───── DATASET RECORDS
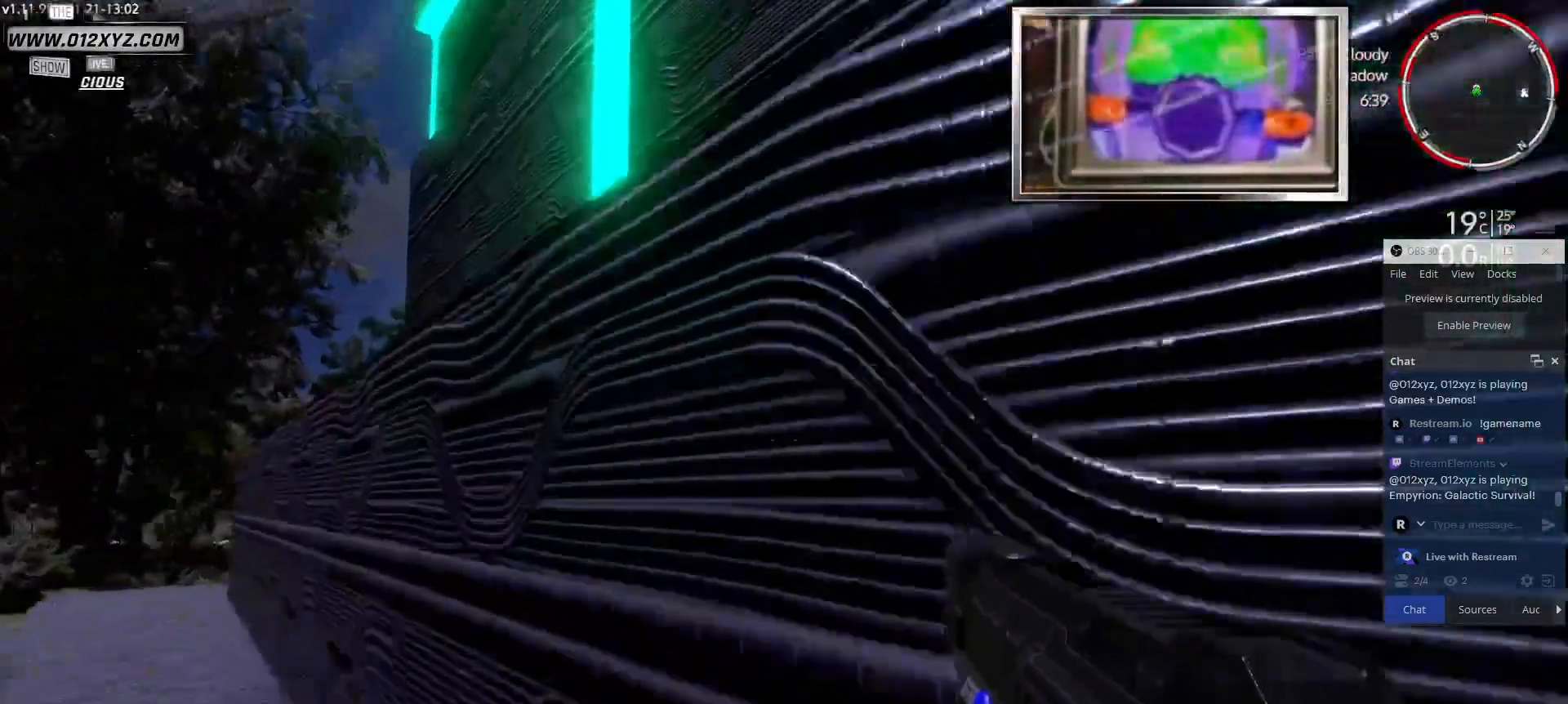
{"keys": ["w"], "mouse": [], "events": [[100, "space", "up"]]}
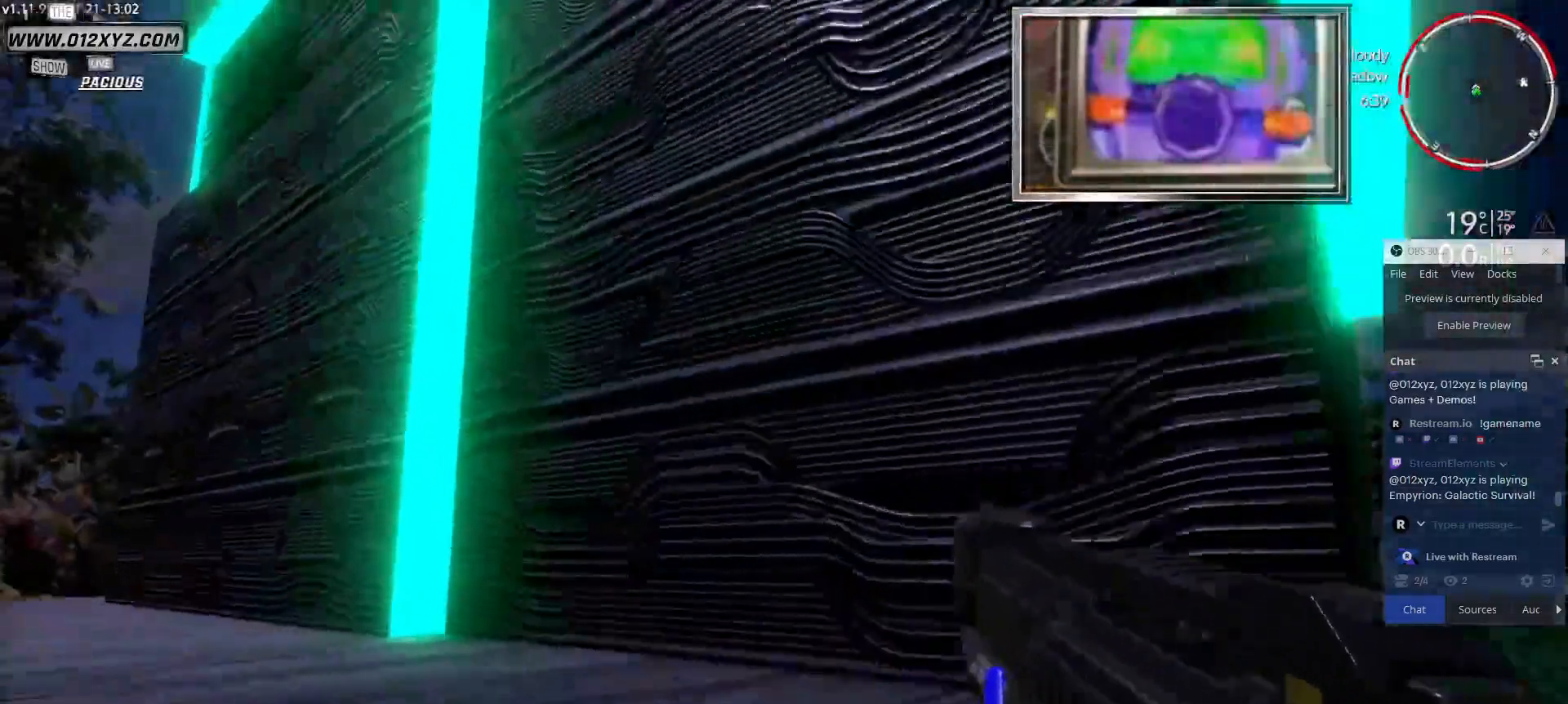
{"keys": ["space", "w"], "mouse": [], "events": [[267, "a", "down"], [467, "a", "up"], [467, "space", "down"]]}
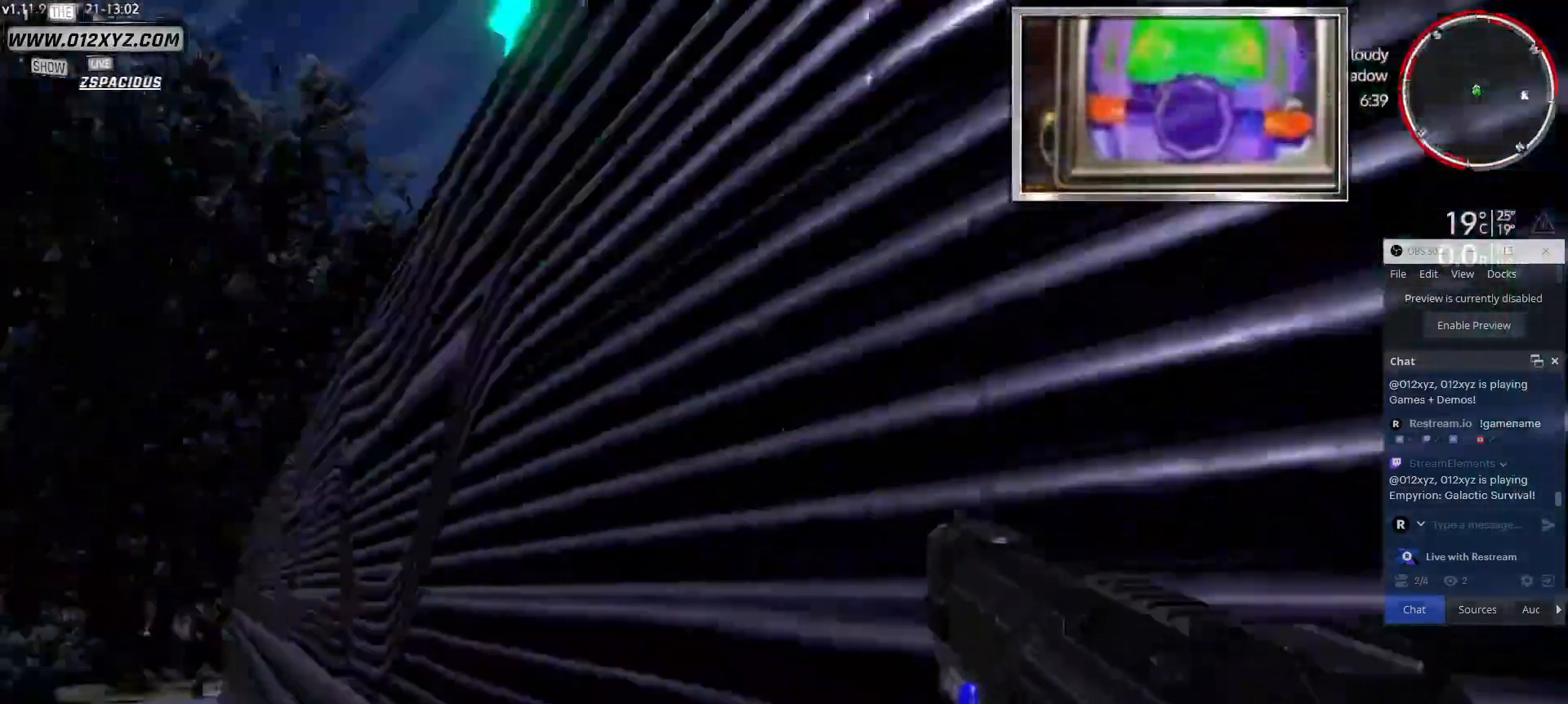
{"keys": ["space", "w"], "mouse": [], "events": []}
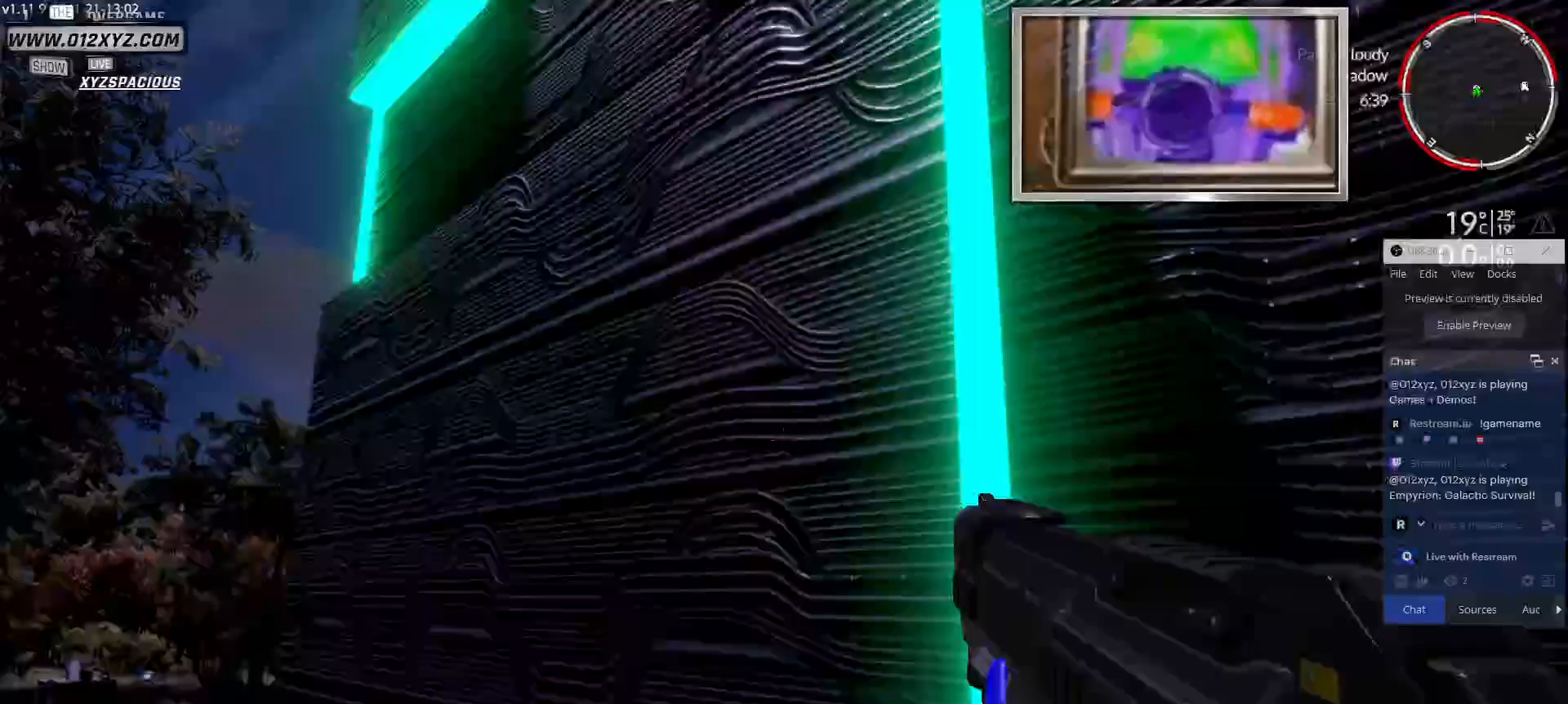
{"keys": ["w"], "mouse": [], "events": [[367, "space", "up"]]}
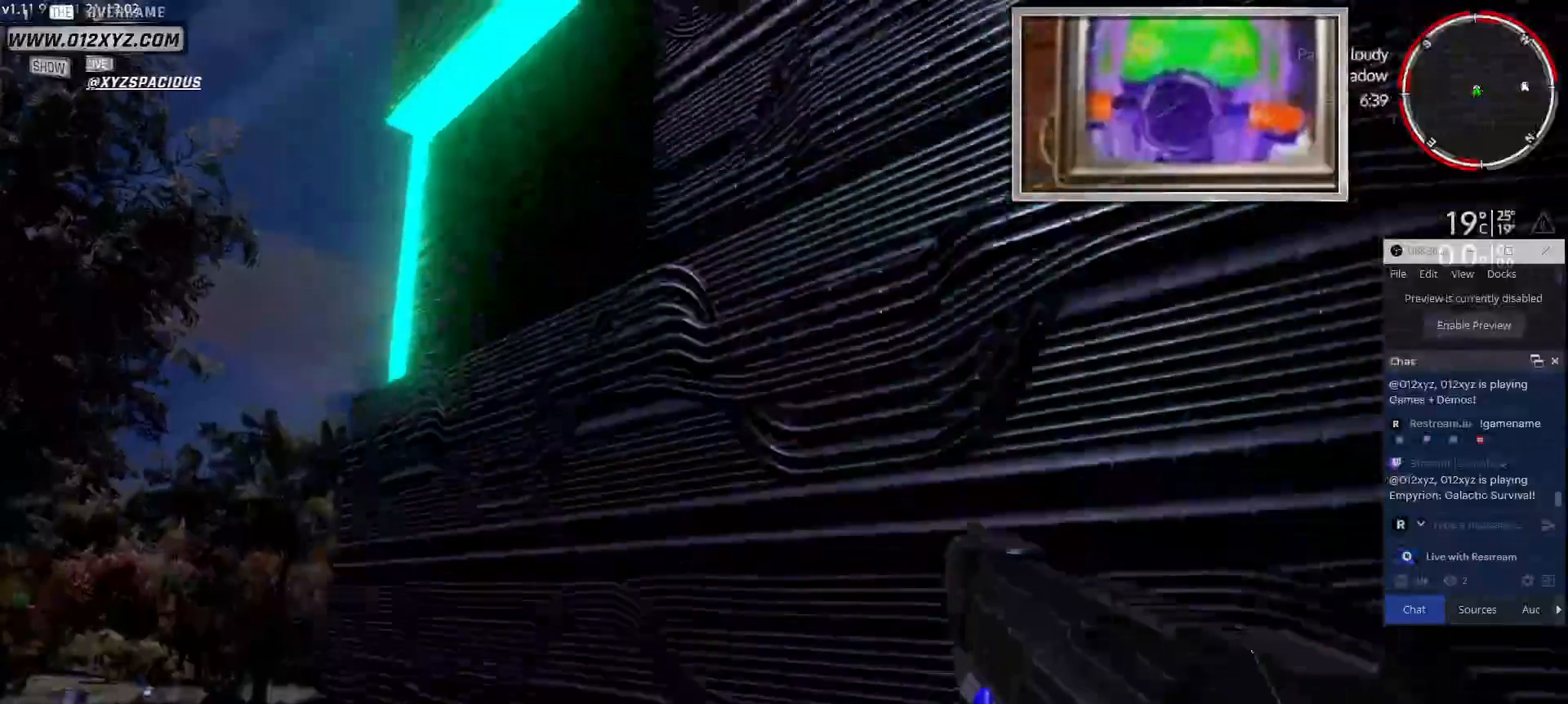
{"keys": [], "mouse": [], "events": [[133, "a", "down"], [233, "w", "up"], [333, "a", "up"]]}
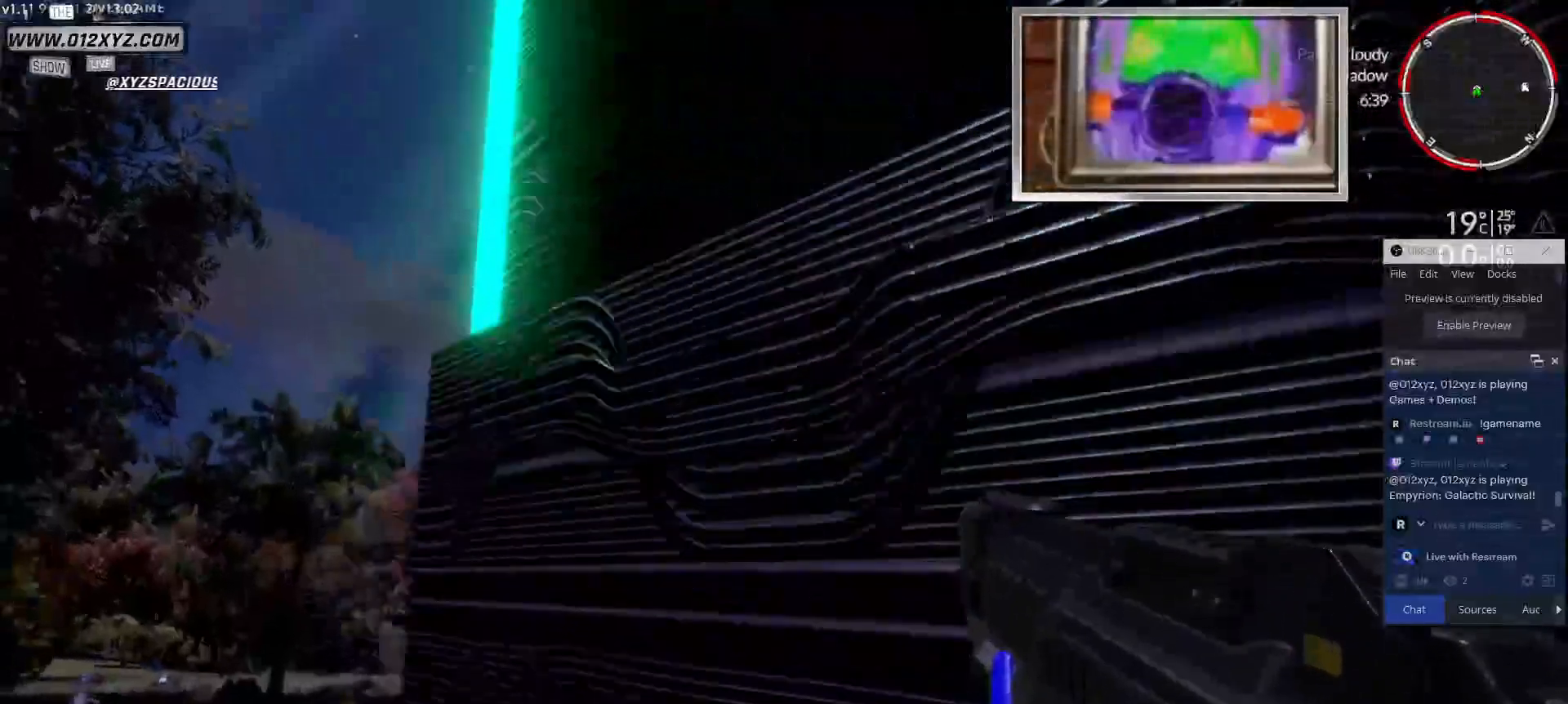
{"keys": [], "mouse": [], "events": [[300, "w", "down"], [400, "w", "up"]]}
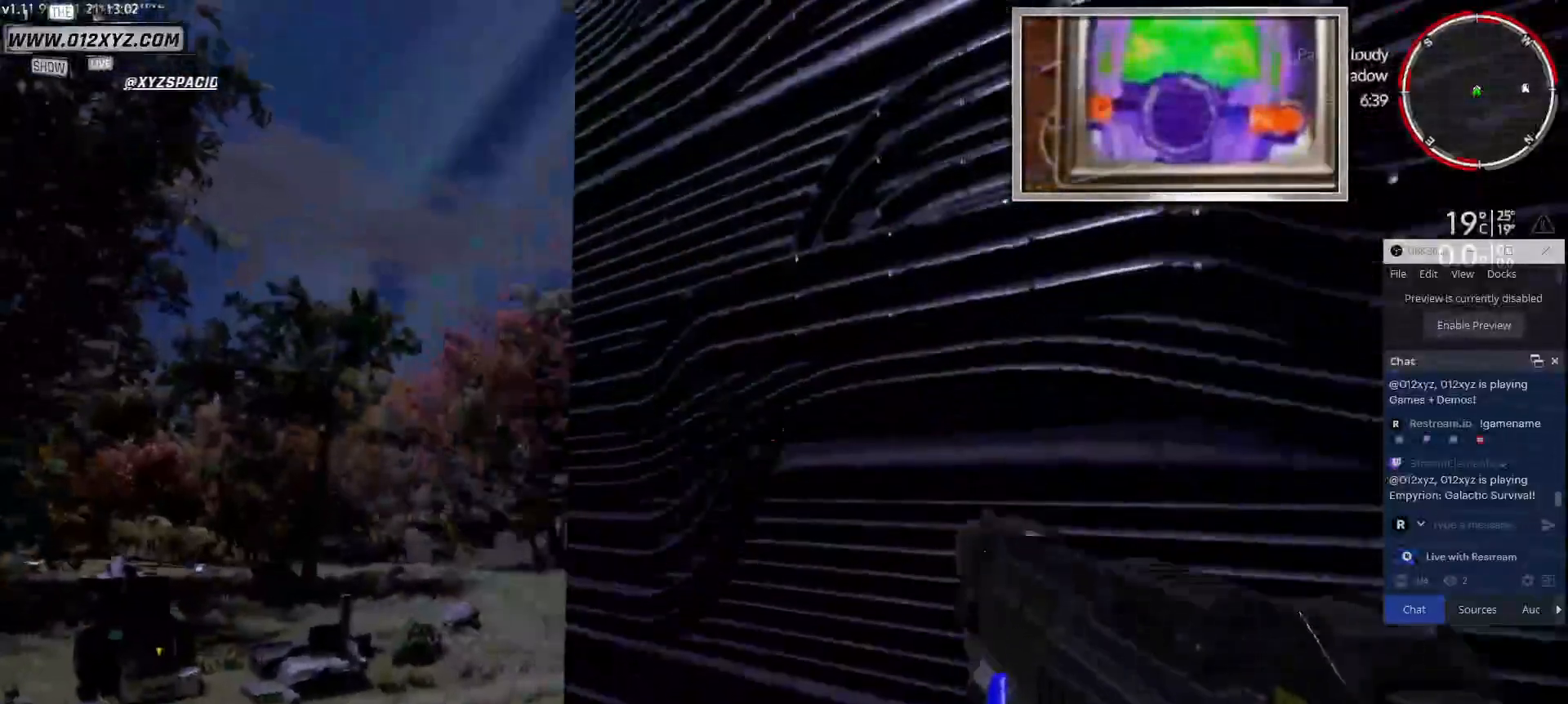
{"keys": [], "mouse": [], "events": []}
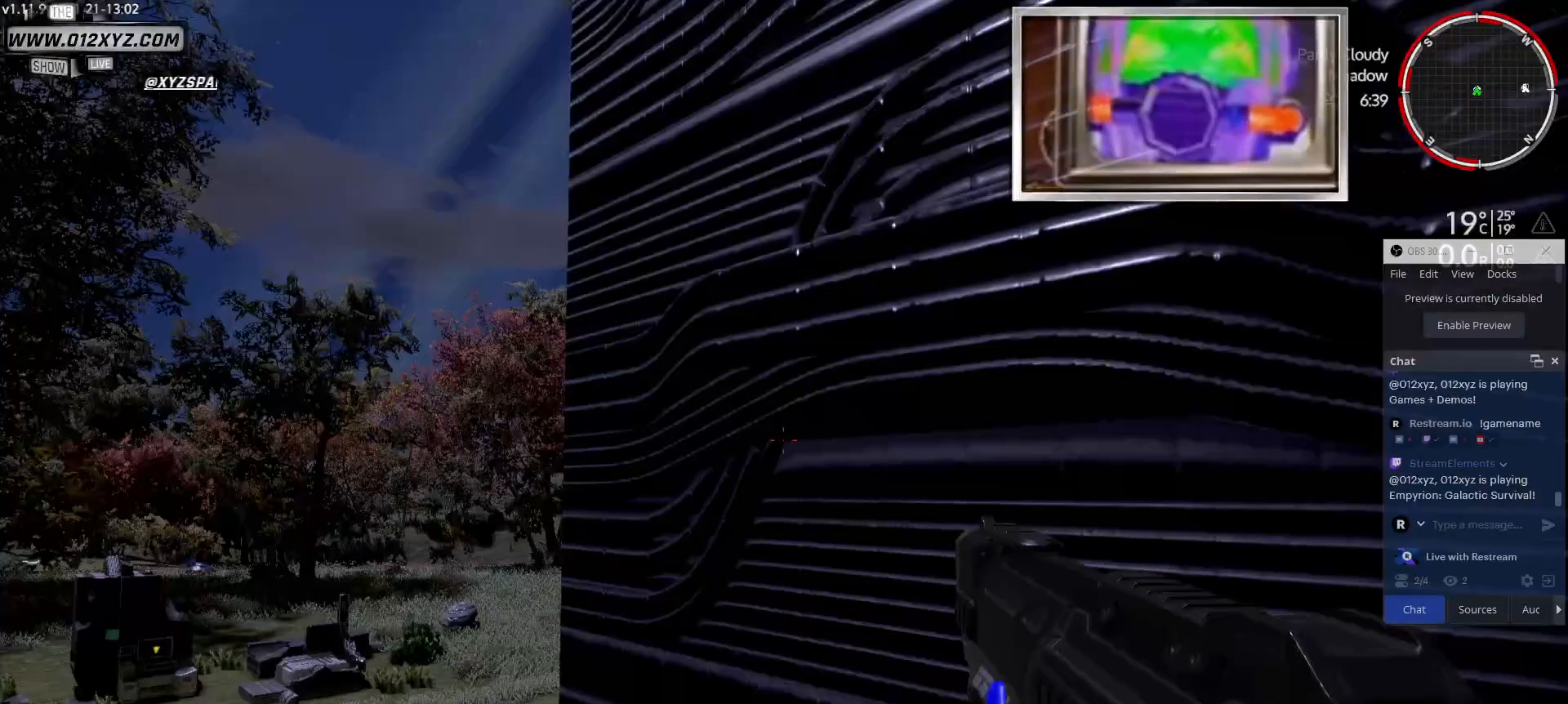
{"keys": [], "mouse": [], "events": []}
──────────
**WHAT YOU SHOULD DO**
Set every line of the records down again exactly, and exclude all pictures.

**SOLUTION TO THIS TASK**
{"keys": ["w"], "mouse": [], "events": [[100, "space", "up"]]}
{"keys": ["space", "w"], "mouse": [], "events": [[267, "a", "down"], [467, "a", "up"], [467, "space", "down"]]}
{"keys": ["space", "w"], "mouse": [], "events": []}
{"keys": ["w"], "mouse": [], "events": [[367, "space", "up"]]}
{"keys": [], "mouse": [], "events": [[133, "a", "down"], [233, "w", "up"], [333, "a", "up"]]}
{"keys": [], "mouse": [], "events": [[300, "w", "down"], [400, "w", "up"]]}
{"keys": [], "mouse": [], "events": []}
{"keys": [], "mouse": [], "events": []}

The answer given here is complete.